Everything chocolate — from chocolate chip cookies and pastries, to dense chocolate cakes and silky chocolate mousse, to just pure chocolate in the form of handmade confections, and a chocolate fountain, will fill the Virginia Weston Besse Gallery with the rich aroma of the cocoa bean all weekend.

On Saturday and Sunday, October 6 and 7, guests can enjoy a pay-as-you-taste experience, while Friday party goers can try it all for $50. The preview party this year, hosted by festival founders Jeanne and Malcolm Campbell, is titled Sweet Sixteen, in honor of Featherstone’s 16 years in existence. For more than half of its history, the arts campus has been hosting the popular fundraiser, which always takes place on Columbus Day weekend.

Among the treats on hand for sampling will be cakes from Farm Neck Café and the Black Dog; chocolates from New Moon Magick, Ben and Bills, Dorothy Cox, and Chilmark Chocolates; mousse from the Slice of Life; chocolate bread pudding from The Newes from America; and buttery pastry snails with chocolate from Orange Peel Bakery. The ice cream sundae bar is always a big hit, as is the giant multi-layered cake and “cruffles” by Cakes by Liz. The chocolate fountain stocked with fruit and other goodies is sure to be a gathering place for chocoholics once again.

There will also be a few guilt-free options including gluten free macaroons from the Scottish Bakehouse and healthy chocolate delights from new business Not Your Sugar Mamas, located in the Tisbury Marketplace. The store, which sells locally produced organic chocolate products free from refined sugar, dairy, and gluten will offer samples of its three types of chocolate bars and, possibly, introduce its latest item — a bar called Be Local made with Island honey.

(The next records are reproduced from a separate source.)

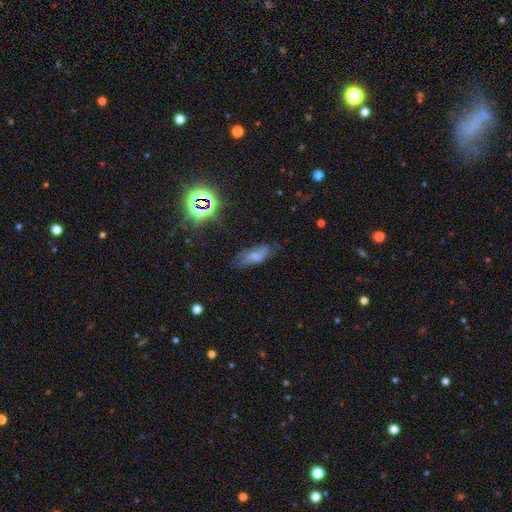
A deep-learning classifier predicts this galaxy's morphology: smooth-or-featured: smooth: 59% | featured or disk: 26% | star or artifact: 15%
  how-rounded: in between: 67% | cigar-shaped: 29% | round: 3%
  merging: none: 59% | minor disturbance: 27% | major disturbance: 11% | merger: 3%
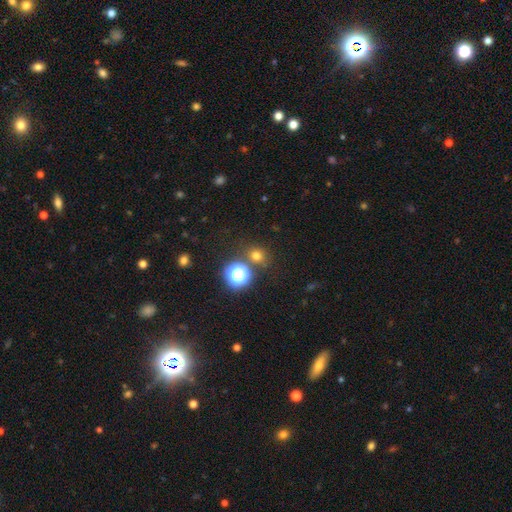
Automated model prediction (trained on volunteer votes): This is likely a smooth galaxy (68%). How rounded: clearly round (82%). Merging: likely none (79%).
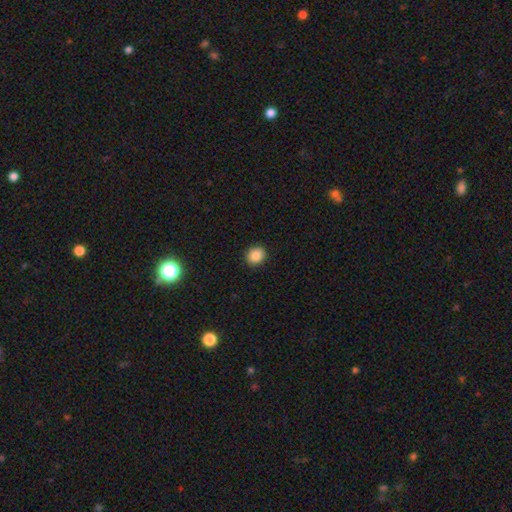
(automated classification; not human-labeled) Smooth or featured? Predicted: smooth (p=0.85). How rounded? Predicted: round (p=0.82). Merging? Predicted: none (p=0.91).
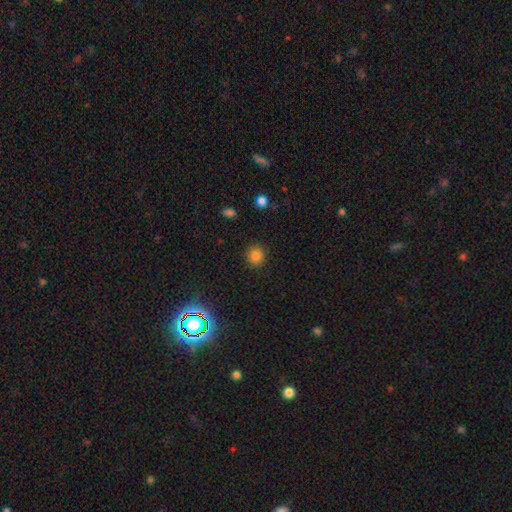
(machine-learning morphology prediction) Smooth or featured? Predicted: smooth (p=0.83). How rounded? Predicted: round (p=0.87). Merging? Predicted: none (p=0.90).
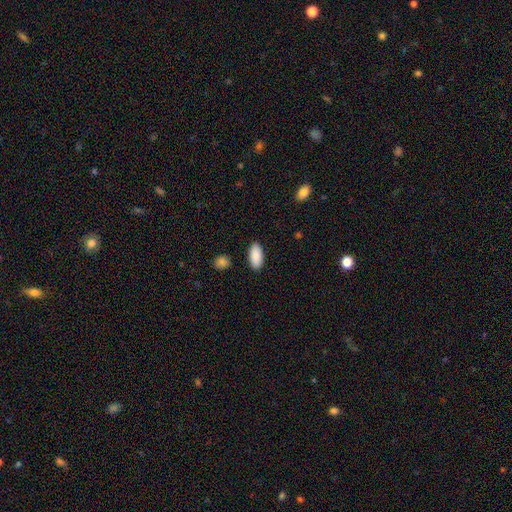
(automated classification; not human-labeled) Overall: smooth (90%). How rounded: in between (91%). Merging: none (89%).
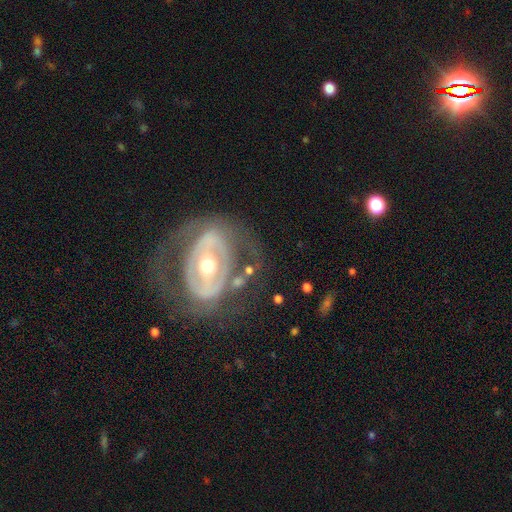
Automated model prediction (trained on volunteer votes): Overall: featured or disk (79%). Edge-on disk: no (94%). Bar: no (39%; strong 32%). Spiral arms: yes (59%; no 41%). Bulge size: moderate (54%; small 38%). Merging: none (65%).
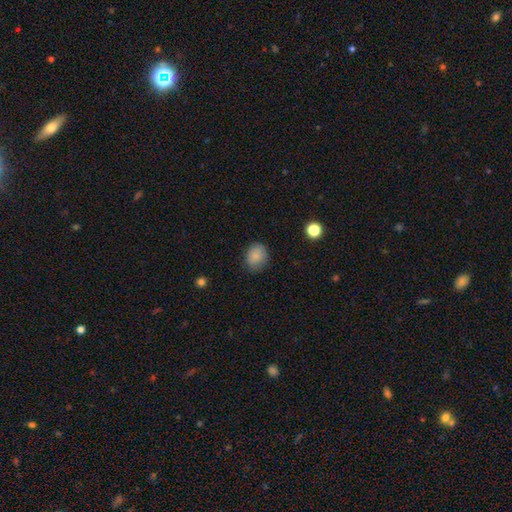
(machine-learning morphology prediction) Overall: smooth (85%). How rounded: round (50%; in between 49%). Merging: none (78%).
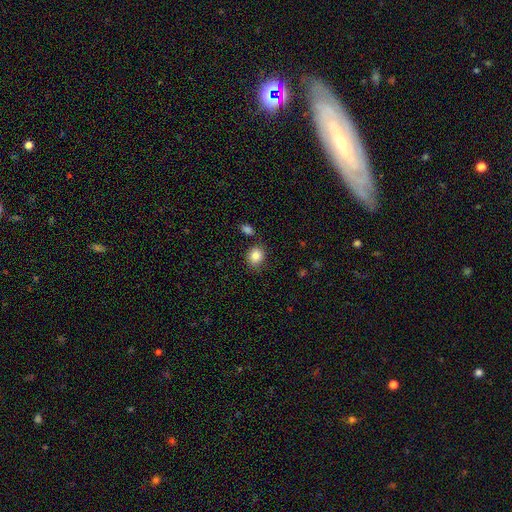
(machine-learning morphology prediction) This appears to be a smooth galaxy with no disk features (85%) that is round (65%). Merging: none (76%).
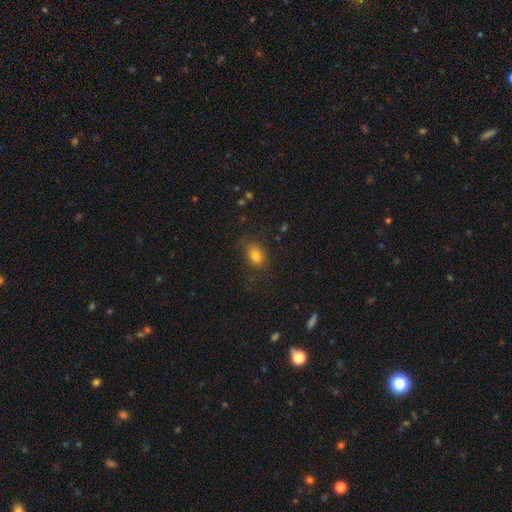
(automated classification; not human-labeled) The model was most divided on "how rounded": in between: 65%, round: 34%, cigar-shaped: 1%. More confident: smooth or featured — smooth (81%); merging — none (76%).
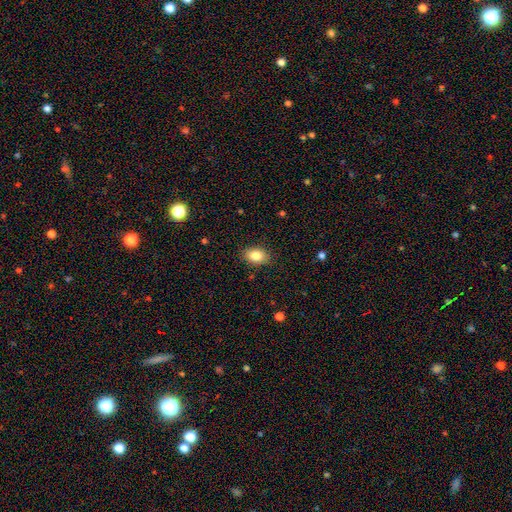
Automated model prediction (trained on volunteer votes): Overall: smooth (84%). How rounded: in between (81%). Merging: none (87%).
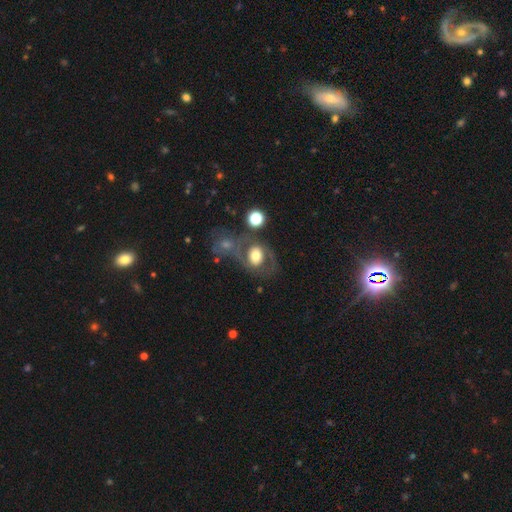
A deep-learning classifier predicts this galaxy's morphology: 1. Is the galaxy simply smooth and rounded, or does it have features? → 48% smooth, 42% featured or disk, 9% star or artifact.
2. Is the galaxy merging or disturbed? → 48% none, 22% merger, 16% minor disturbance, 14% major disturbance.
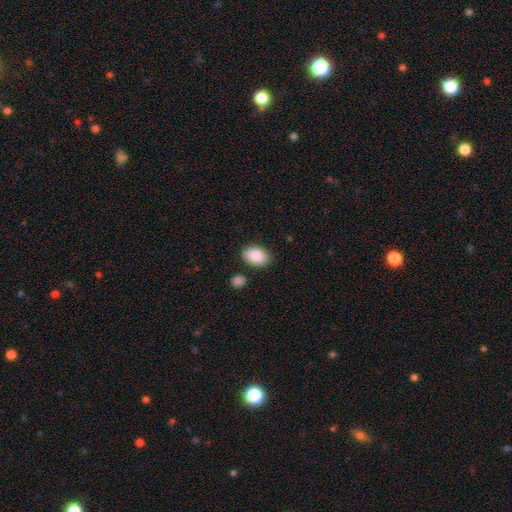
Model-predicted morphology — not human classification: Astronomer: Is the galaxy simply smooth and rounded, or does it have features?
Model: smooth — 89%.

Also new this year, Tisberry of Vineyard Haven will set up a chocolate yogurt and fixings bar featuring all kinds of chocolate goodies. Another new sponsor, Martha’s Vineyard Chowder Company, is providing financial assistance and a chocolate surprise.

A highlight of the annual festival is a chocolate tempering demonstration by Brenda Mastromonaco of the famed chocolatier Hilliard family which operated a retail shop on the Island for many years. According to Ms. Mastromonaco, Hilliard’s Kitch-in-Vue Candies was opened in Oak Bluffs in 1945 right after WWII by her grandfather, Pearley Hilliard. Ms. Mastromonaco will create chocolates using a special kettle for tempering (a method of heating and cooling chocolate in order to use it for coating or dipping) invented by her grandfather. A company called Hilliard’s Chocolate Systems still manufactures these unique chocolate kettles, which are heated by lightbulbs, and ships them all over the world.

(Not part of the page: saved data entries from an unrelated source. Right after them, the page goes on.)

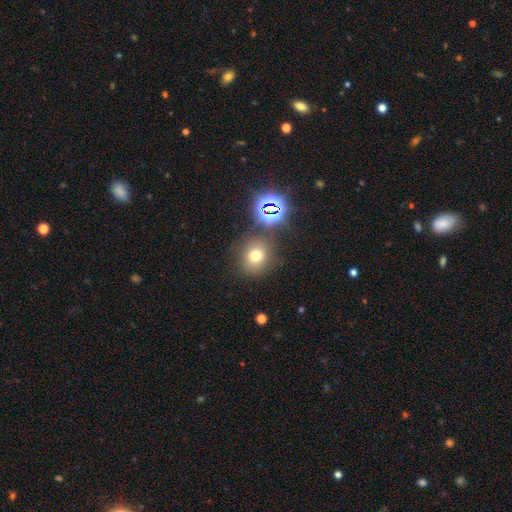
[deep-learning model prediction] This is likely a smooth galaxy (67%). How rounded: clearly round (81%). Merging: likely none (77%).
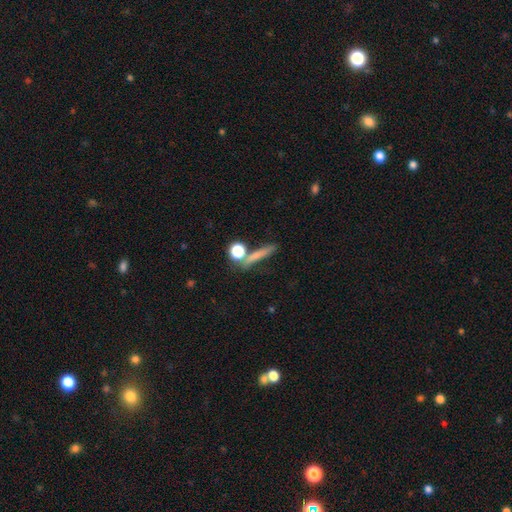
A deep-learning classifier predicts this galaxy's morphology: smooth_or_featured: smooth (p=0.63) [alt: featured or disk p=0.22]
how_rounded: cigar-shaped (p=0.68) [alt: round p=0.19]
merging: none (p=0.64) [alt: merger p=0.16]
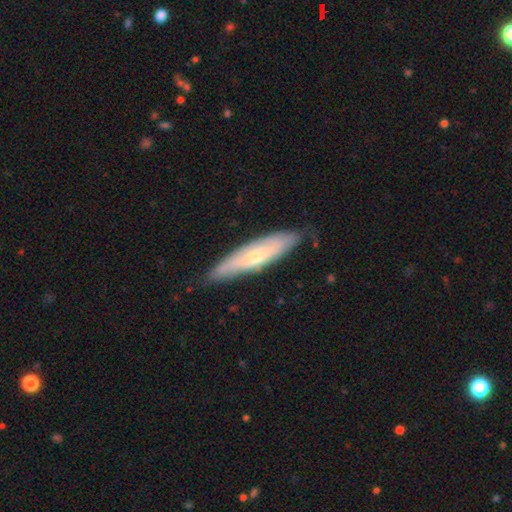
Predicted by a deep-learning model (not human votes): Morphology: type=featured or disk (51%); edge-on=yes (51%); merging=none (75%).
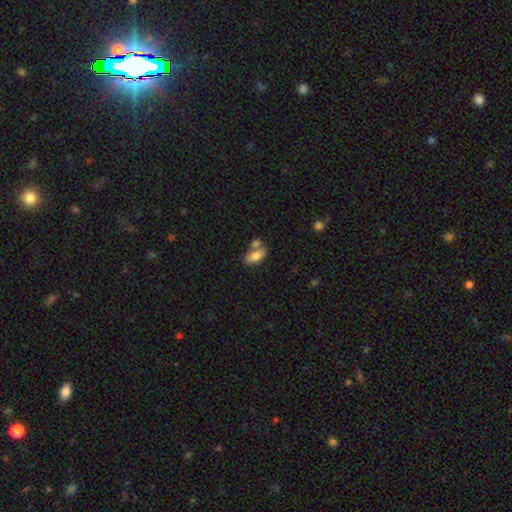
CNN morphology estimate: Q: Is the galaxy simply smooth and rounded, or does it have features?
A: smooth — 77%.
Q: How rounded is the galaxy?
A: in between — 86%.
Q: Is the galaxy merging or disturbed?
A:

Featherstone special events director Francine Kelly will operate a smaller countertop tempering kettle for the first time.

Ms. Kelly, the former Featherstone executive director, launched the Art of Chocolate festival in 2003, along with the Campbells and Ms. Kelly’s daughter Janis Smith Gomez. Ms. Campbell’s father owned the former Van Leer Chocolate Company of Jersey City for many years. Mr. Campbell spent his career working for the company, along with a number of family members. Daughter Jan, who was among the company’s employees, founded Chilmark Chocolates in 1984. The popular up-Island chocolate shop, which will be closed until the holidays, will donate boxes of goodies to Featherstone to sell during the festival. “This is the only place to buy Chilmark Chocolates right now,” says Ms. Kelly.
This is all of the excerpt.